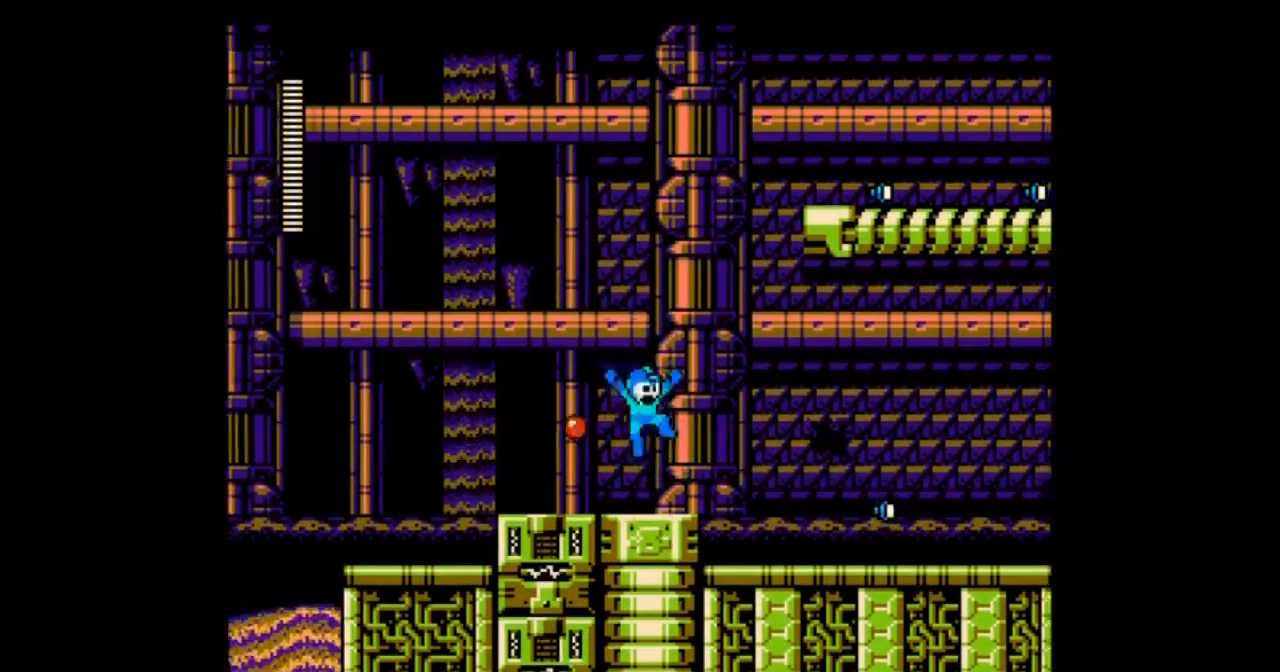
Gameplay with a controller; each line is a JSON object with the inputs held at the frame after it. "events" lists button and stick changes between this image and that frame as [ms after this image, input, new state], when the widget could be followed in between. Not read: L3 R3 START.
{"buttons": ["DPAD_DOWN", "DPAD_RIGHT"], "events": [[200, "B", "down"], [200, "DPAD_DOWN", "down"], [301, "DPAD_DOWN", "up"], [401, "B", "up"], [401, "DPAD_DOWN", "down"]]}
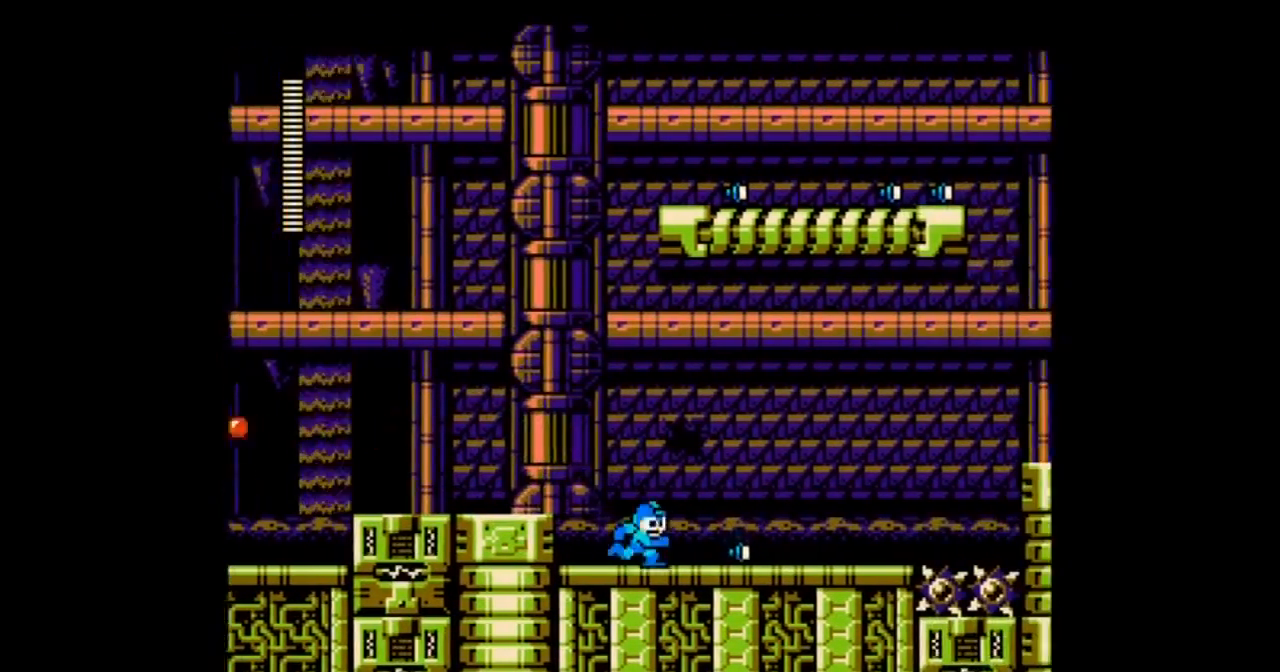
{"buttons": ["DPAD_RIGHT"], "events": [[100, "B", "down"], [100, "DPAD_DOWN", "up"], [267, "B", "up"]]}
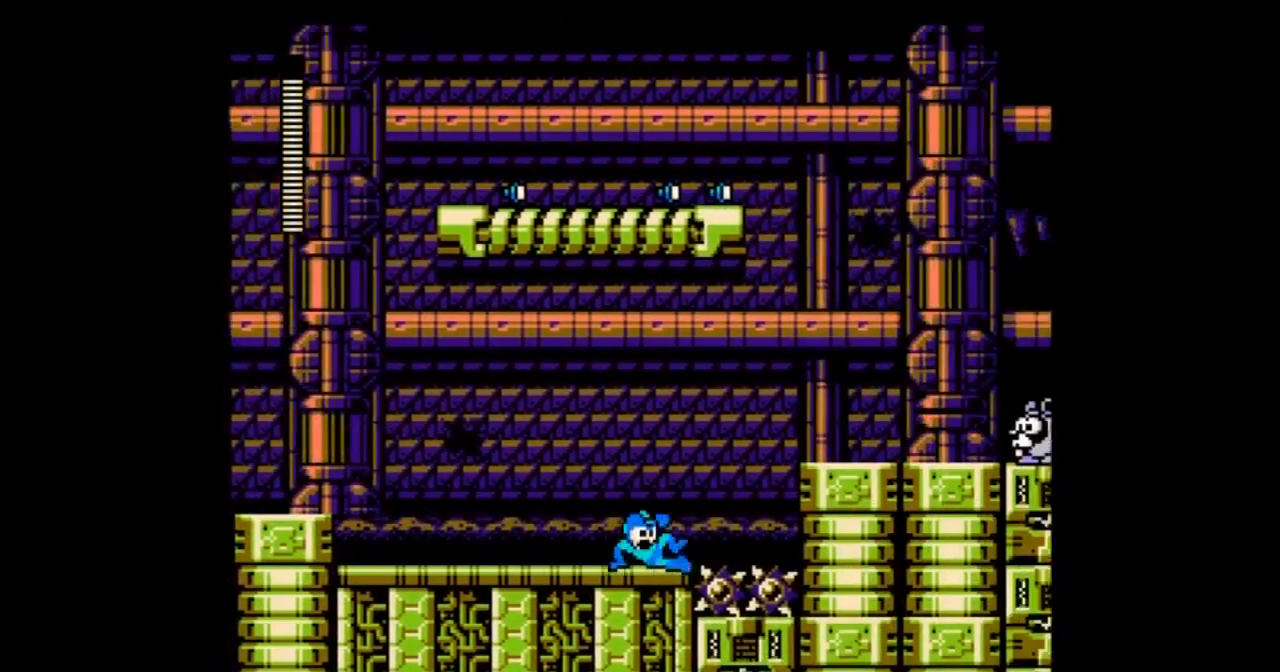
{"buttons": ["B", "DPAD_RIGHT"], "events": [[100, "B", "down"]]}
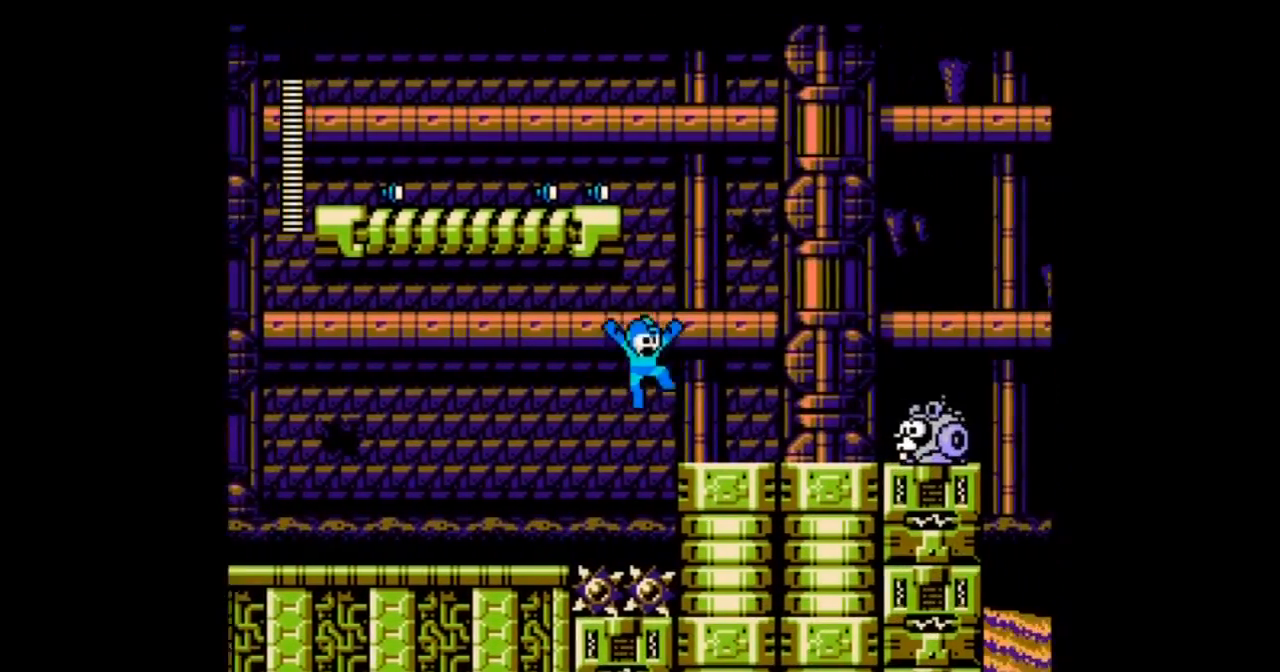
{"buttons": ["A"], "events": [[133, "B", "up"], [200, "A", "down"], [233, "DPAD_RIGHT", "up"], [333, "A", "up"], [467, "A", "down"]]}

-------

- [Exercise requirements]:
For every line above that includes the word "buttons", return the line.

- [Result]:
{"buttons": ["DPAD_DOWN", "DPAD_RIGHT"], "events": [[200, "B", "down"], [200, "DPAD_DOWN", "down"], [301, "DPAD_DOWN", "up"], [401, "B", "up"], [401, "DPAD_DOWN", "down"]]}
{"buttons": ["DPAD_RIGHT"], "events": [[100, "B", "down"], [100, "DPAD_DOWN", "up"], [267, "B", "up"]]}
{"buttons": ["B", "DPAD_RIGHT"], "events": [[100, "B", "down"]]}
{"buttons": ["A"], "events": [[133, "B", "up"], [200, "A", "down"], [233, "DPAD_RIGHT", "up"], [333, "A", "up"], [467, "A", "down"]]}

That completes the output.